> _TASK REQUIREMENTS_: In the entries below, find the line with "focal_35mm: 38" and the line with "focal_mm: 6.9". Return those two lines and all lines between them, exactly.

(Stored records)
=== Begin Enclosure ===

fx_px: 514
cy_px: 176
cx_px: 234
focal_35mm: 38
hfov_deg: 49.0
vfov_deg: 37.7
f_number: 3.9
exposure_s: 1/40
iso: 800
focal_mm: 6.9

=== End Enclosure ===
=== Begin Enclosure ===

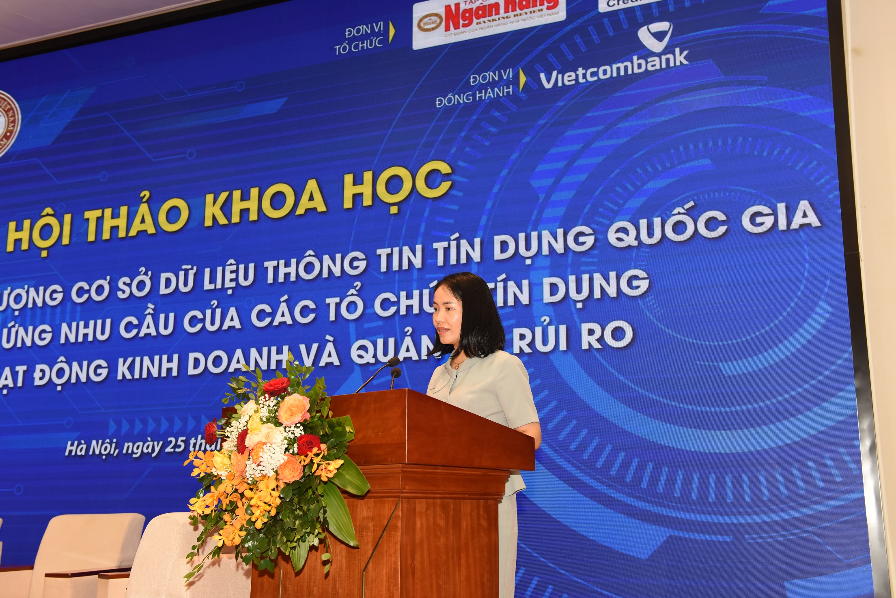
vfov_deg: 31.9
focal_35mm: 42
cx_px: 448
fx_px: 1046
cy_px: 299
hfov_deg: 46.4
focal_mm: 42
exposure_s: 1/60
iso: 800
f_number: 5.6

=== End Enclosure ===
=== Begin Enclosure ===

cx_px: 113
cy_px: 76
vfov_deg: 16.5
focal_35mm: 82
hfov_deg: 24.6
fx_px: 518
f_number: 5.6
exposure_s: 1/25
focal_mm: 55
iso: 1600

=== End Enclosure ===

> _EXPECTED ANSWER_:
focal_35mm: 38
hfov_deg: 49.0
vfov_deg: 37.7
f_number: 3.9
exposure_s: 1/40
iso: 800
focal_mm: 6.9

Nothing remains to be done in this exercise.